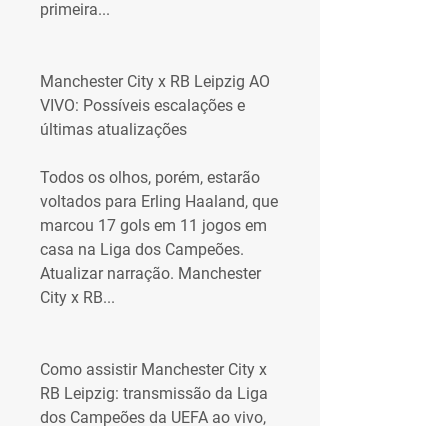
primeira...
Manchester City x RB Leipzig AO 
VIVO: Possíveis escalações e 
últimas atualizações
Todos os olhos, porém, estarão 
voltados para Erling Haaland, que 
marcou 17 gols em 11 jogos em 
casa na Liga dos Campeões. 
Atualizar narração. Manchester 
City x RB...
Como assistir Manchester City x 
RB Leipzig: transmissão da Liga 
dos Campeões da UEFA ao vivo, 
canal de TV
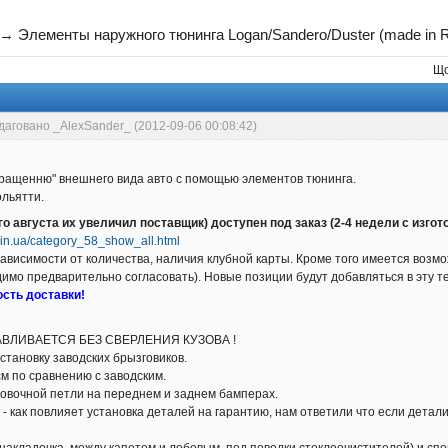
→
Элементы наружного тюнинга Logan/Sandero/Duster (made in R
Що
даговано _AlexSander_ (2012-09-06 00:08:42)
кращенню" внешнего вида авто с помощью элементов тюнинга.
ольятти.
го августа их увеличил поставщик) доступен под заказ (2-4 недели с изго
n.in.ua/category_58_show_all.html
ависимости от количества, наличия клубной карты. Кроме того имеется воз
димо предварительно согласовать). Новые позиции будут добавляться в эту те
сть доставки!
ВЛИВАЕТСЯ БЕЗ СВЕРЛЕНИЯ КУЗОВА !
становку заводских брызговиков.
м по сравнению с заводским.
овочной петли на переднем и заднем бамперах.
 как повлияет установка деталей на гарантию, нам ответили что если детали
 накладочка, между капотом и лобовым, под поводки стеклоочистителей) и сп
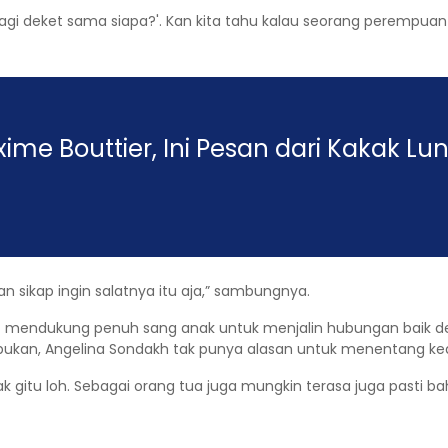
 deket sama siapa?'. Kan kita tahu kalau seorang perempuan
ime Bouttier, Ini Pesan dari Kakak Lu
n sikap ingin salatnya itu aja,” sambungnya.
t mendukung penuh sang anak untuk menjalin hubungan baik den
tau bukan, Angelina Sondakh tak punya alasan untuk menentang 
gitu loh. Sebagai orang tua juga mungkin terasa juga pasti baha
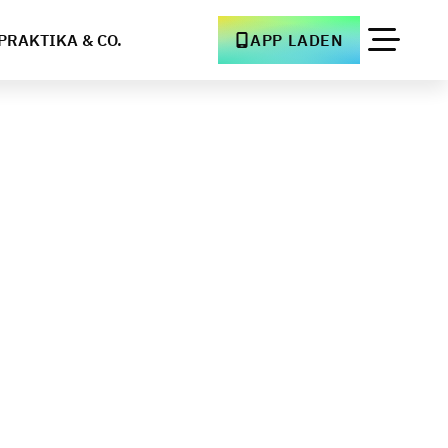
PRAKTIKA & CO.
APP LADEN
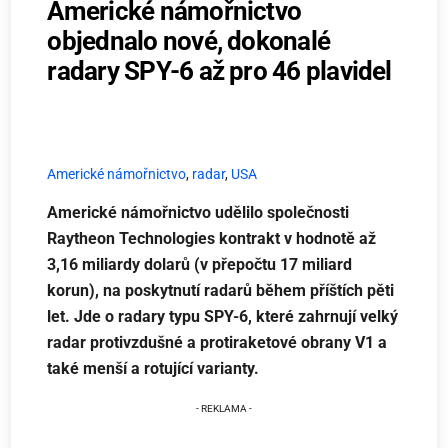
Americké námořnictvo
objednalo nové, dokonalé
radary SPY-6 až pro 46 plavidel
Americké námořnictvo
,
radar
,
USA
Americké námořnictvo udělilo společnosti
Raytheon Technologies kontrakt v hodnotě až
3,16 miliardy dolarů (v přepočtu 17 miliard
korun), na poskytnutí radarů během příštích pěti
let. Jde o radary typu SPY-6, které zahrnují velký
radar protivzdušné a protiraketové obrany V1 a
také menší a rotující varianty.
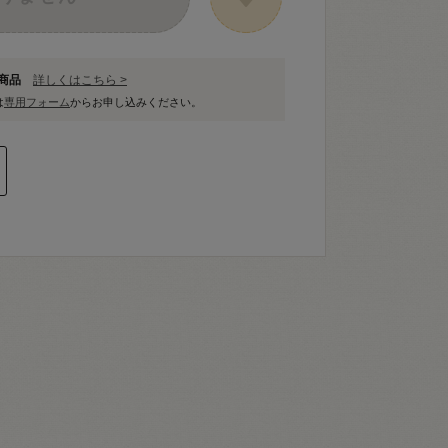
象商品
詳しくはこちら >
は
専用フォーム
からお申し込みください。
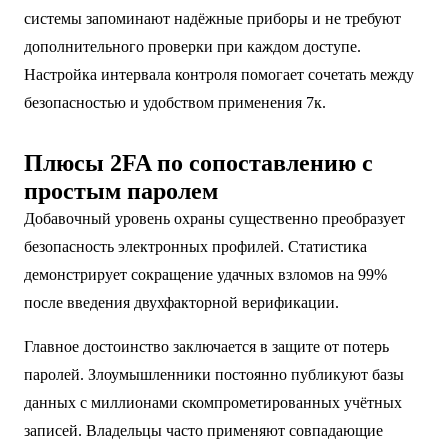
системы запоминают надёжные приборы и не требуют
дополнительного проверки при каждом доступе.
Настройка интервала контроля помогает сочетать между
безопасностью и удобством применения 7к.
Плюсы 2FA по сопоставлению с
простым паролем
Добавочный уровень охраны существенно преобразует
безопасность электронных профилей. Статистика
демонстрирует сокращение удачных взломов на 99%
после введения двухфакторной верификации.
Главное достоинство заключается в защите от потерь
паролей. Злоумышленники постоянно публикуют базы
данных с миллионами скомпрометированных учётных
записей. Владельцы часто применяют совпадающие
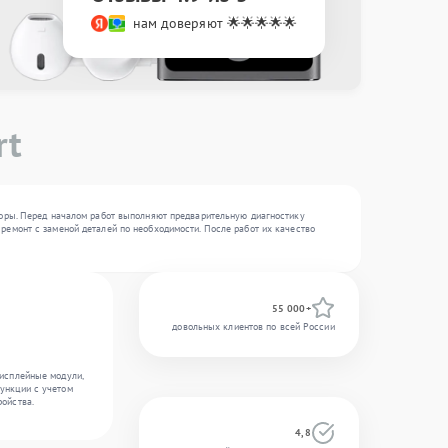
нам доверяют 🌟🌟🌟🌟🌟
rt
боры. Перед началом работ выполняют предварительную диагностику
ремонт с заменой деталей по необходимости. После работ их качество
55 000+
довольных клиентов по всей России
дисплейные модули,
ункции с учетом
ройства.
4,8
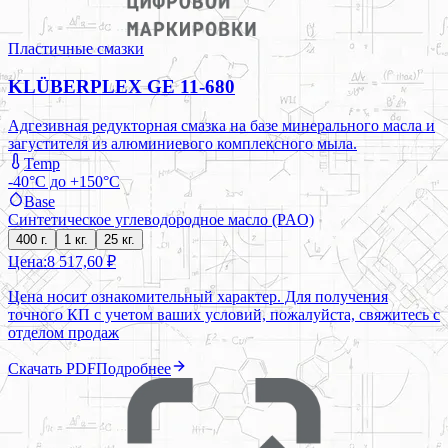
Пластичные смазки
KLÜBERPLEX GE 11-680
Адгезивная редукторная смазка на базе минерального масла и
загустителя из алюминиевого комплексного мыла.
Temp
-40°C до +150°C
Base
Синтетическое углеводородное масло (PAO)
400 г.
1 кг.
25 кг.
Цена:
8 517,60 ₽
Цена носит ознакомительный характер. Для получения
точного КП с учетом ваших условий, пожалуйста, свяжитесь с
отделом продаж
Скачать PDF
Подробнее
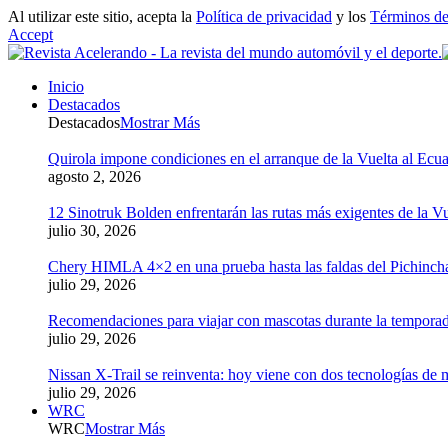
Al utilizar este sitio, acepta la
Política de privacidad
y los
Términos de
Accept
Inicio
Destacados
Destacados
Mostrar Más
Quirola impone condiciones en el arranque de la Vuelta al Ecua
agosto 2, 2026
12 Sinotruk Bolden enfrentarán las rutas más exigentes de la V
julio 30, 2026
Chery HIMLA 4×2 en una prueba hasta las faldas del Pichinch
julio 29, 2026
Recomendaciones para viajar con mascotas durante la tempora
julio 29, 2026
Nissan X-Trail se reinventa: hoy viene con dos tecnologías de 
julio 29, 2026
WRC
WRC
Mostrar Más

= = = = = = =

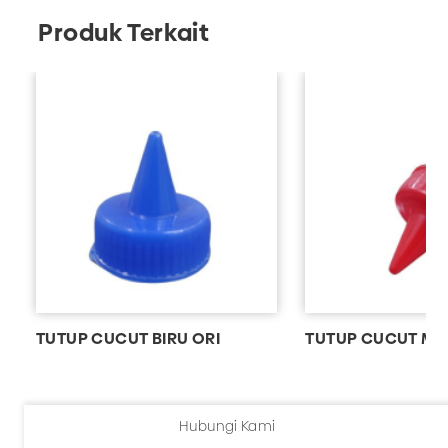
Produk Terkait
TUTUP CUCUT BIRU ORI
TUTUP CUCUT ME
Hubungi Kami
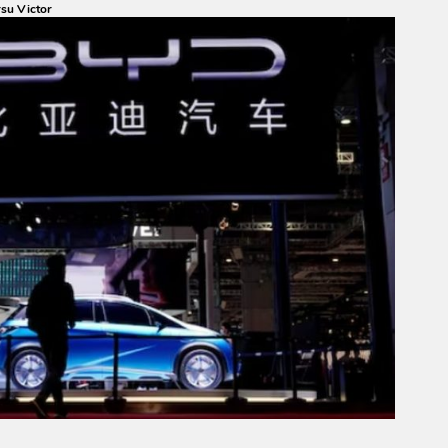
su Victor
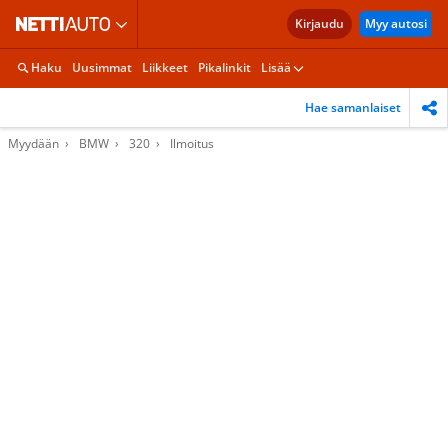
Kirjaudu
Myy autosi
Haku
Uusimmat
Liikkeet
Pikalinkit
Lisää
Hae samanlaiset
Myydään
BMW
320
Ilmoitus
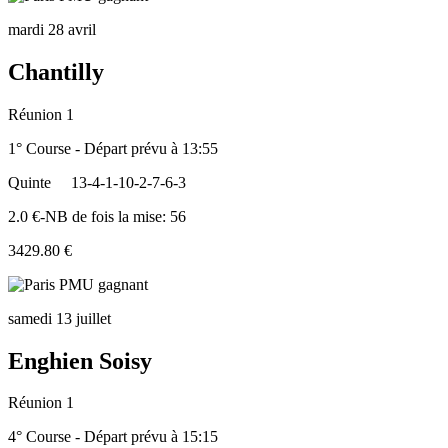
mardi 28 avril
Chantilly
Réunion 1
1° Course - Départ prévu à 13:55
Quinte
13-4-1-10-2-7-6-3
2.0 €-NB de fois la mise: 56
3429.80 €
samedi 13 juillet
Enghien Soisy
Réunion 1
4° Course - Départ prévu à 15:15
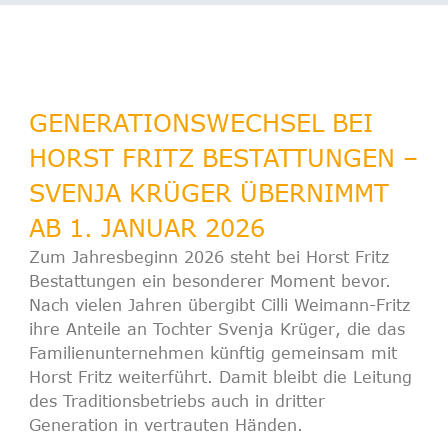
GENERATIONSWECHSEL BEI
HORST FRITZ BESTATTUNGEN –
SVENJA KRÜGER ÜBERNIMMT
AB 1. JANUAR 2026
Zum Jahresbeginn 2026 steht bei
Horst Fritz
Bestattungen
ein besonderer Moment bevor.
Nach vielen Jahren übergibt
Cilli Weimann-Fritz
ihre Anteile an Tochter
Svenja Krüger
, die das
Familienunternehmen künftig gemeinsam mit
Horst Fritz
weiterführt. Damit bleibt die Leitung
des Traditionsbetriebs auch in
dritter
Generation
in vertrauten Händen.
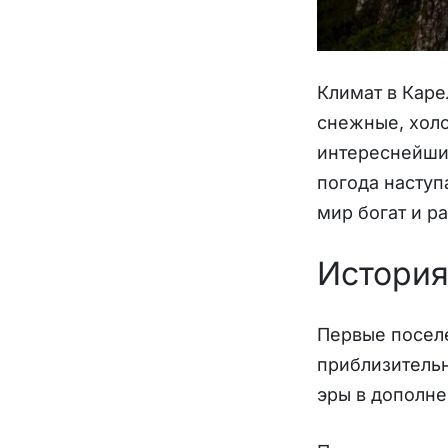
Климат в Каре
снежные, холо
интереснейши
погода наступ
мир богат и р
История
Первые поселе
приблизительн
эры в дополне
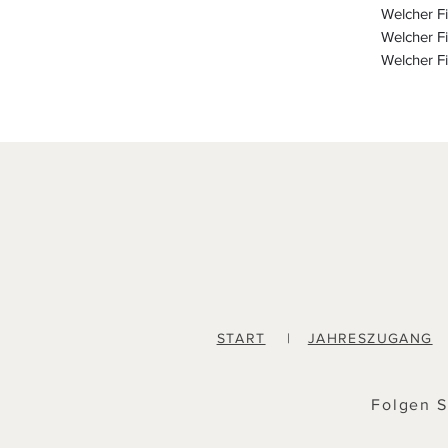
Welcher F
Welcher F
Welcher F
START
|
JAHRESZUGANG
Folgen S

= = = = = = =

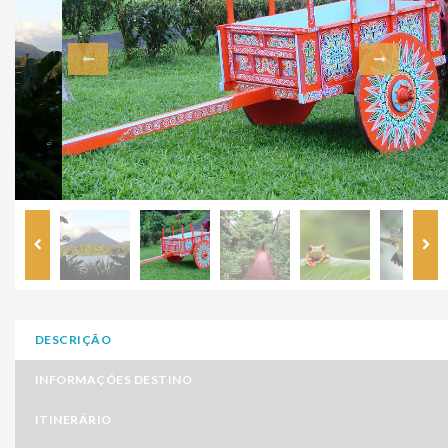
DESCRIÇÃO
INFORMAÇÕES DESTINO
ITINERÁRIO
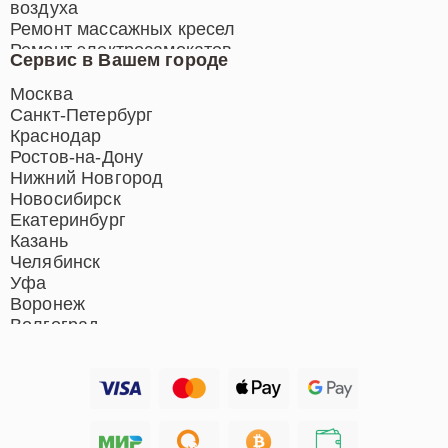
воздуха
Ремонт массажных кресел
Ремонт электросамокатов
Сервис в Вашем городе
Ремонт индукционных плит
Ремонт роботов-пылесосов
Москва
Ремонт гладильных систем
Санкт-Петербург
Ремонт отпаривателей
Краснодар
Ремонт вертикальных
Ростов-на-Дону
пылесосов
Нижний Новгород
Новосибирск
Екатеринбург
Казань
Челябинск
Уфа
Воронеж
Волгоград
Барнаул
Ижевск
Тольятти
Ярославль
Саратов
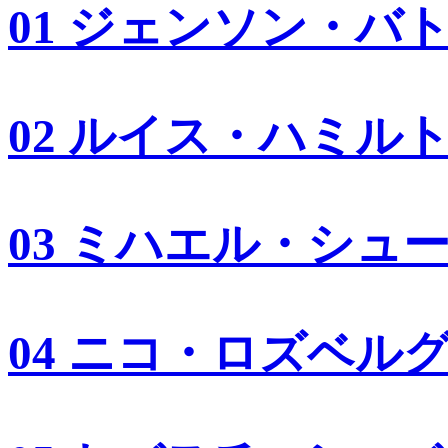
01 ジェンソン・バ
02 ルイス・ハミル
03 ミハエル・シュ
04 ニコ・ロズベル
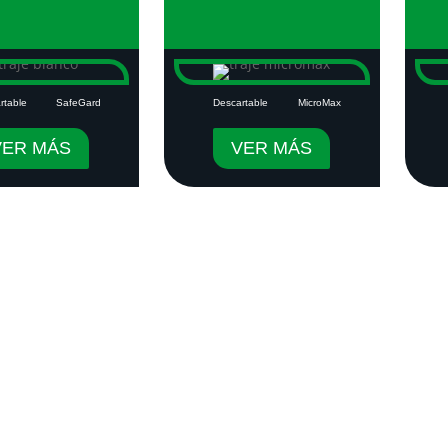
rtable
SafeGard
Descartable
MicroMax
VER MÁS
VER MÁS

= = = = = = =

§ AIM OF THE EXERCISE: When you reach the line with "primeira..." in the records above, begin repeating the lines exactly, and stop after the line with "накладочка, между капотом". Skip all pictures.

§ EXERCISE SOLUTION:
primeira...
Manchester City x RB Leipzig AO 
VIVO: Possíveis escalações e 
últimas atualizações
Todos os olhos, porém, estarão 
voltados para Erling Haaland, que 
marcou 17 gols em 11 jogos em 
casa na Liga dos Campeões. 
Atualizar narração. Manchester 
City x RB...
Como assistir Manchester City x 
RB Leipzig: transmissão da Liga 
dos Campeões da UEFA ao vivo, 
canal de TV
→
Элементы наружного тюнинга Logan/Sandero/Duster (made in R
Що
даговано _AlexSander_ (2012-09-06 00:08:42)
кращенню" внешнего вида авто с помощью элементов тюнинга.
ольятти.
го августа их увеличил поставщик) доступен под заказ (2-4 недели с изго
n.in.ua/category_58_show_all.html
ависимости от количества, наличия клубной карты. Кроме того имеется воз
димо предварительно согласовать). Новые позиции будут добавляться в эту те
сть доставки!
ВЛИВАЕТСЯ БЕЗ СВЕРЛЕНИЯ КУЗОВА !
становку заводских брызговиков.
м по сравнению с заводским.
овочной петли на переднем и заднем бамперах.
 как повлияет установка деталей на гарантию, нам ответили что если детали
 накладочка, между капотом и лобовым, под поводки стеклоочистителей) и сп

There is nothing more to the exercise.